When you reach the records below, output each one exactly.

Provided records Start Marker

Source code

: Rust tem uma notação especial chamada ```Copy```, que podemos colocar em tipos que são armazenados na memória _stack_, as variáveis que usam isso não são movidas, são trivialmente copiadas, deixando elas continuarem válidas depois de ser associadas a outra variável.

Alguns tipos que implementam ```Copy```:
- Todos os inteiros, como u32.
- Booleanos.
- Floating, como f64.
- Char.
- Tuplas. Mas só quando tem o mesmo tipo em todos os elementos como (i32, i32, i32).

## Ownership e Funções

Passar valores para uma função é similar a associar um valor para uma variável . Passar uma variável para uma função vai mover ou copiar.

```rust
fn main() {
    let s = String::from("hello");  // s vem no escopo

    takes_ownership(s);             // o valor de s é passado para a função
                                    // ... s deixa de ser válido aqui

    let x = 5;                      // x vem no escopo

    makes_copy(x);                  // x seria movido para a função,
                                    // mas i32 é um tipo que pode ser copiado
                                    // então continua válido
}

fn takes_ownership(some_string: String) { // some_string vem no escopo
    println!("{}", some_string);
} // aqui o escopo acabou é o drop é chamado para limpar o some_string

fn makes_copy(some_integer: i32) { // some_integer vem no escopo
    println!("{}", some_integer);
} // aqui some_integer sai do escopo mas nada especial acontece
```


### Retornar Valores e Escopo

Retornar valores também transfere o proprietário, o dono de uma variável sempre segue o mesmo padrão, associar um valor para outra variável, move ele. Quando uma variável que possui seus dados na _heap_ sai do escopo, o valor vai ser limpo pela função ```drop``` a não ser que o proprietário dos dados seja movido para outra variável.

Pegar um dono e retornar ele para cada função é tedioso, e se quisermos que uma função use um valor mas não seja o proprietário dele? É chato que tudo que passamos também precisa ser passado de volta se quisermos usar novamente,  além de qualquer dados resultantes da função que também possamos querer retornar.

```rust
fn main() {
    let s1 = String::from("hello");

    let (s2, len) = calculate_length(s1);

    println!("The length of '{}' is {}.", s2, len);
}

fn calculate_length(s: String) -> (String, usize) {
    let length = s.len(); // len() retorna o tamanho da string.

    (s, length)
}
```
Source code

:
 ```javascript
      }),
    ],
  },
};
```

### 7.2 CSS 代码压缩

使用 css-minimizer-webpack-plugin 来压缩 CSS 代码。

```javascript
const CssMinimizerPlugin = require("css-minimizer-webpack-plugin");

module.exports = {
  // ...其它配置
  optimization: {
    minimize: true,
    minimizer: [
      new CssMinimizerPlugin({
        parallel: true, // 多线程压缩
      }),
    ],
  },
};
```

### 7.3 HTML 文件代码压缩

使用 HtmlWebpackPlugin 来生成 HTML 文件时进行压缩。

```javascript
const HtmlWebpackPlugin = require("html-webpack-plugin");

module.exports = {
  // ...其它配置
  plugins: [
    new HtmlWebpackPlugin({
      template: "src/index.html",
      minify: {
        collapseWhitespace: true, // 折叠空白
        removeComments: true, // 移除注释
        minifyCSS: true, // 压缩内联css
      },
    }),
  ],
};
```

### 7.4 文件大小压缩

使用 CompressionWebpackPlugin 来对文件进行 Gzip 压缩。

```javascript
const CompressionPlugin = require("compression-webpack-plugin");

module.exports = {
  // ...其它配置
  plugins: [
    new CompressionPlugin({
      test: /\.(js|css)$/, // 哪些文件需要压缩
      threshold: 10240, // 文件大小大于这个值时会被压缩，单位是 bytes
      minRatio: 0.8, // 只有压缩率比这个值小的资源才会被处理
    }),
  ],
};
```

Provided records End Marker

Solved exercise
Source code

: Rust tem uma notação especial chamada ```Copy```, que podemos colocar em tipos que são armazenados na memória _stack_, as variáveis que usam isso não são movidas, são trivialmente copiadas, deixando elas continuarem válidas depois de ser associadas a outra variável.

Alguns tipos que implementam ```Copy```:
- Todos os inteiros, como u32.
- Booleanos.
- Floating, como f64.
- Char.
- Tuplas. Mas só quando tem o mesmo tipo em todos os elementos como (i32, i32, i32).

## Ownership e Funções

Passar valores para uma função é similar a associar um valor para uma variável . Passar uma variável para uma função vai mover ou copiar.

```rust
fn main() {
    let s = String::from("hello");  // s vem no escopo

    takes_ownership(s);             // o valor de s é passado para a função
                                    // ... s deixa de ser válido aqui

    let x = 5;                      // x vem no escopo

    makes_copy(x);                  // x seria movido para a função,
                                    // mas i32 é um tipo que pode ser copiado
                                    // então continua válido
}

fn takes_ownership(some_string: String) { // some_string vem no escopo
    println!("{}", some_string);
} // aqui o escopo acabou é o drop é chamado para limpar o some_string

fn makes_copy(some_integer: i32) { // some_integer vem no escopo
    println!("{}", some_integer);
} // aqui some_integer sai do escopo mas nada especial acontece
```


### Retornar Valores e Escopo

Retornar valores também transfere o proprietário, o dono de uma variável sempre segue o mesmo padrão, associar um valor para outra variável, move ele. Quando uma variável que possui seus dados na _heap_ sai do escopo, o valor vai ser limpo pela função ```drop``` a não ser que o proprietário dos dados seja movido para outra variável.

Pegar um dono e retornar ele para cada função é tedioso, e se quisermos que uma função use um valor mas não seja o proprietário dele? É chato que tudo que passamos também precisa ser passado de volta se quisermos usar novamente,  além de qualquer dados resultantes da função que também possamos querer retornar.

```rust
fn main() {
    let s1 = String::from("hello");

    let (s2, len) = calculate_length(s1);

    println!("The length of '{}' is {}.", s2, len);
}

fn calculate_length(s: String) -> (String, usize) {
    let length = s.len(); // len() retorna o tamanho da string.

    (s, length)
}
```
Source code

:
 ```javascript
      }),
    ],
  },
};
```

### 7.2 CSS 代码压缩

使用 css-minimizer-webpack-plugin 来压缩 CSS 代码。

```javascript
const CssMinimizerPlugin = require("css-minimizer-webpack-plugin");

module.exports = {
  // ...其它配置
  optimization: {
    minimize: true,
    minimizer: [
      new CssMinimizerPlugin({
        parallel: true, // 多线程压缩
      }),
    ],
  },
};
```

### 7.3 HTML 文件代码压缩

使用 HtmlWebpackPlugin 来生成 HTML 文件时进行压缩。

```javascript
const HtmlWebpackPlugin = require("html-webpack-plugin");

module.exports = {
  // ...其它配置
  plugins: [
    new HtmlWebpackPlugin({
      template: "src/index.html",
      minify: {
        collapseWhitespace: true, // 折叠空白
        removeComments: true, // 移除注释
        minifyCSS: true, // 压缩内联css
      },
    }),
  ],
};
```

### 7.4 文件大小压缩

使用 CompressionWebpackPlugin 来对文件进行 Gzip 压缩。

```javascript
const CompressionPlugin = require("compression-webpack-plugin");

module.exports = {
  // ...其它配置
  plugins: [
    new CompressionPlugin({
      test: /\.(js|css)$/, // 哪些文件需要压缩
      threshold: 10240, // 文件大小大于这个值时会被压缩，单位是 bytes
      minRatio: 0.8, // 只有压缩率比这个值小的资源才会被处理
    }),
  ],
};
```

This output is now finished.